Progettate e costruite per la prima volta a Milano all’inizio del Quattrocento da Filippo Degli Organi e Fioravanti da Bologna e successivamente perfezionate da Leonardo, le conche sono in sintesi delle vasche costruite nell’alveo stesso di un canale o di un fiume nel punto esatto ove esista un salto di livello che sarebbe impossibile da superare da parte di un qualsiasi natante, invece immettendo o togliendo acqua dalla conca, si porta il livello dell’acqua della conca stessa, a coincidere con il livello dell’acqua del canale rispettivamente a monte o a valle della conca permettendo, una volta aperte le paratie di separazione, il transito del natante con il suo carico di merci o passeggeri:
Questo ingegnoso sistema è tuttora applicato in tutto il mondo: dal Reno al canale di Panama si può navigare e produrre ricchezza grazie a questa invenzione che ha visto la luce proprio in questa nostra provincia.
Sulla nascita della pratica colturale del foraggio tramite la MARCITA possiamo azzardare un’ipotesi.
Tutti conoscono l’impegno e l’ingegnosità dei monaci che attorno all’anno Mille, dissodavano e bonificavano terreni paludosi, disprezzati dai coloni in quanto fonte di malaria, duro lavoro e poca resa. .
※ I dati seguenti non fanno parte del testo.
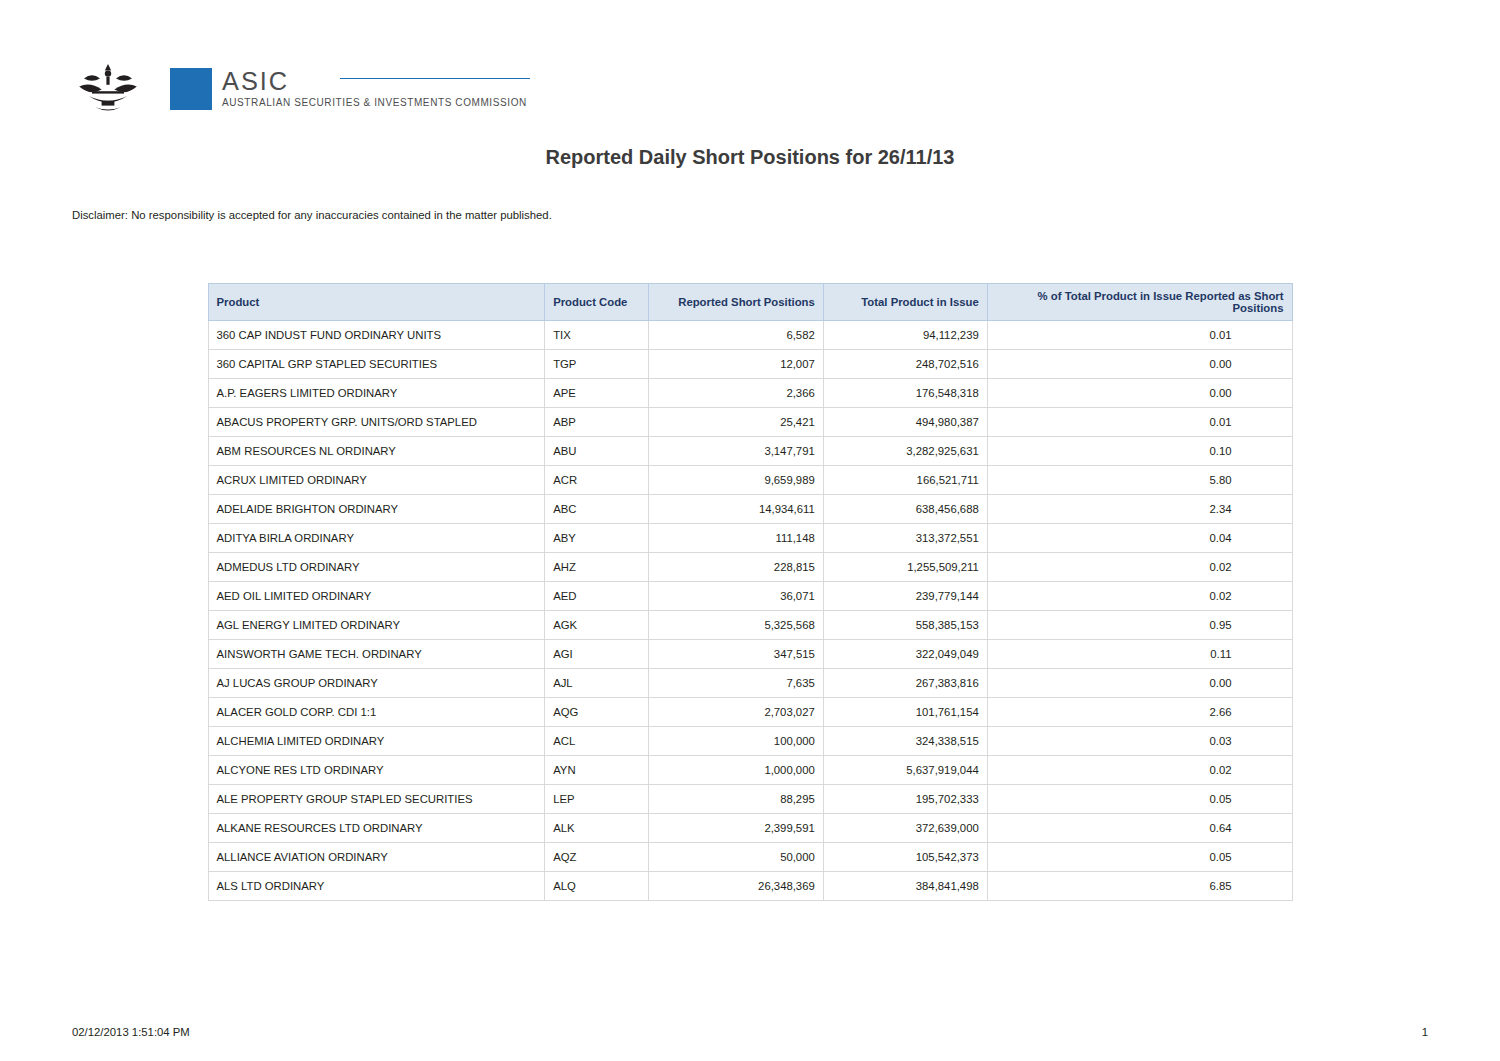ASIC
AUSTRALIAN SECURITIES & INVESTMENTS COMMISSION
Reported Daily Short Positions for 26/11/13
Disclaimer: No responsibility is accepted for any inaccuracies contained in the matter published.
| Product | Product Code | Reported Short Positions | Total Product in Issue | % of Total Product in Issue Reported as Short Positions |
| --- | --- | --- | --- | --- |
| 360 CAP INDUST FUND ORDINARY UNITS | TIX | 6,582 | 94,112,239 | 0.01 |
| 360 CAPITAL GRP STAPLED SECURITIES | TGP | 12,007 | 248,702,516 | 0.00 |
| A.P. EAGERS LIMITED ORDINARY | APE | 2,366 | 176,548,318 | 0.00 |
| ABACUS PROPERTY GRP. UNITS/ORD STAPLED | ABP | 25,421 | 494,980,387 | 0.01 |
| ABM RESOURCES NL ORDINARY | ABU | 3,147,791 | 3,282,925,631 | 0.10 |
| ACRUX LIMITED ORDINARY | ACR | 9,659,989 | 166,521,711 | 5.80 |
| ADELAIDE BRIGHTON ORDINARY | ABC | 14,934,611 | 638,456,688 | 2.34 |
| ADITYA BIRLA ORDINARY | ABY | 111,148 | 313,372,551 | 0.04 |
| ADMEDUS LTD ORDINARY | AHZ | 228,815 | 1,255,509,211 | 0.02 |
| AED OIL LIMITED ORDINARY | AED | 36,071 | 239,779,144 | 0.02 |
| AGL ENERGY LIMITED ORDINARY | AGK | 5,325,568 | 558,385,153 | 0.95 |
| AINSWORTH GAME TECH. ORDINARY | AGI | 347,515 | 322,049,049 | 0.11 |
| AJ LUCAS GROUP ORDINARY | AJL | 7,635 | 267,383,816 | 0.00 |
| ALACER GOLD CORP. CDI 1:1 | AQG | 2,703,027 | 101,761,154 | 2.66 |
| ALCHEMIA LIMITED ORDINARY | ACL | 100,000 | 324,338,515 | 0.03 |
| ALCYONE RES LTD ORDINARY | AYN | 1,000,000 | 5,637,919,044 | 0.02 |
| ALE PROPERTY GROUP STAPLED SECURITIES | LEP | 88,295 | 195,702,333 | 0.05 |
| ALKANE RESOURCES LTD ORDINARY | ALK | 2,399,591 | 372,639,000 | 0.64 |
| ALLIANCE AVIATION ORDINARY | AQZ | 50,000 | 105,542,373 | 0.05 |
| ALS LTD ORDINARY | ALQ | 26,348,369 | 384,841,498 | 6.85 |
02/12/2013 1:51:04 PM 1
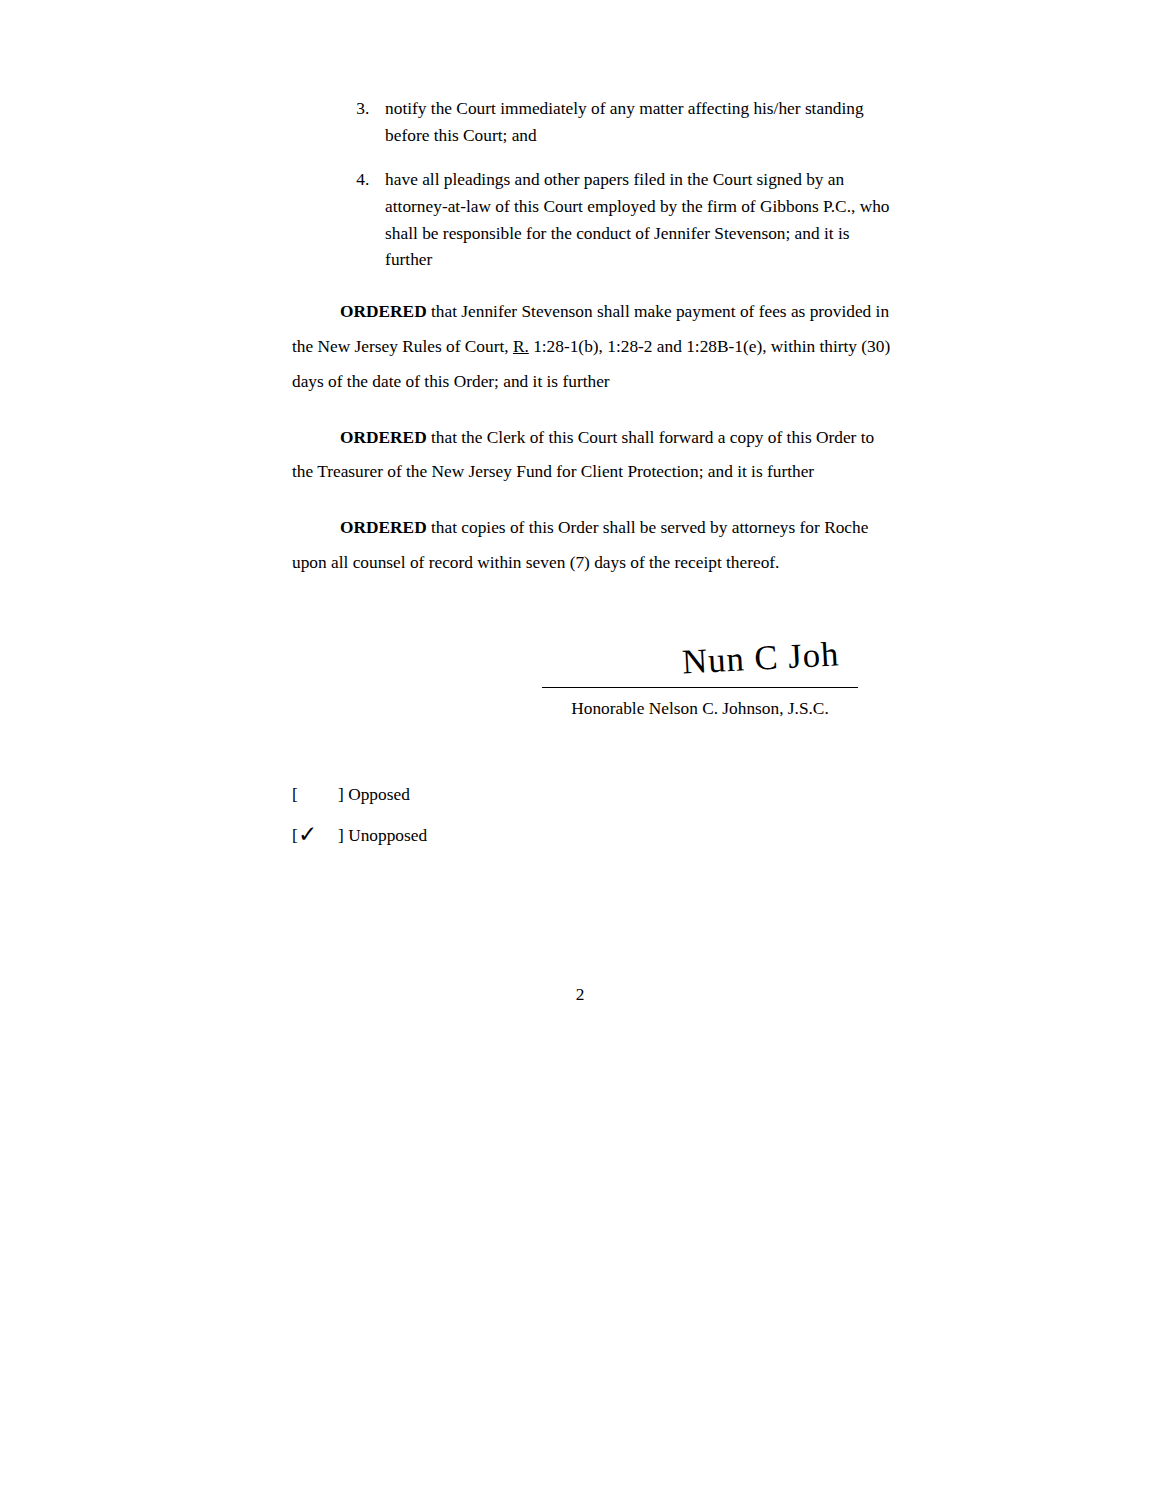notify the Court immediately of any matter affecting his/her standing before this Court; and
have all pleadings and other papers filed in the Court signed by an attorney-at-law of this Court employed by the firm of Gibbons P.C., who shall be responsible for the conduct of Jennifer Stevenson; and it is further
ORDERED that Jennifer Stevenson shall make payment of fees as provided in the New Jersey Rules of Court, R. 1:28-1(b), 1:28-2 and 1:28B-1(e), within thirty (30) days of the date of this Order; and it is further
ORDERED that the Clerk of this Court shall forward a copy of this Order to the Treasurer of the New Jersey Fund for Client Protection; and it is further
ORDERED that copies of this Order shall be served by attorneys for Roche upon all counsel of record within seven (7) days of the receipt thereof.
Nun C Joh
Honorable Nelson C. Johnson, J.S.C.
[ ] Opposed
[✓] Unopposed
2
Introdotta dagli Umiliati nel XI secolo e diffusa poi dai Cistercensi dell’Abbazia di Chiaravalle Milanese nel secolo successivo, questa pratica ha permesso di allevare un gran numero di animali domestici, soprattutto bovini che fornivano latte, carne e lavoro in grande quantità data l’abbondanza di foraggio fresco in tutti i mesi dell’anno (fino a undici tagli nelle annate miti!)
Il termine “marcita” o “prato marcitorio” deriva dal fatto che il taglio di agosto-settembre, di scarsa qualità, veniva lasciato marcire sul terreno ripristinando in tal modo la dotazione di azoto e altri concimi nel terreno.
E’ quindi una pratica altamente ecologica, ma che, purtroppo, è anche molto costosa da sostenere dovendo pulire costantemente i canali e mantenere i piani inclinati in efficienza evitando che si creino ristagni d’acqua.
Per queste e per altre ragioni, non ultima la diminuita disponibilità di acque risorgive a causa del prelievo per il consumo umano e industriale, questa pratica è stata quasi del tutto abbandonata a favore di altre colture più redditizie e meno impegnative.
Questo comunque non toglie nulla all’importanza che ha avuto questa “scoperta” nel corso degli ultimi sette secoli per la nostra provincia, contribuendo a farne una delle zone più ricche e produttive d’Europa.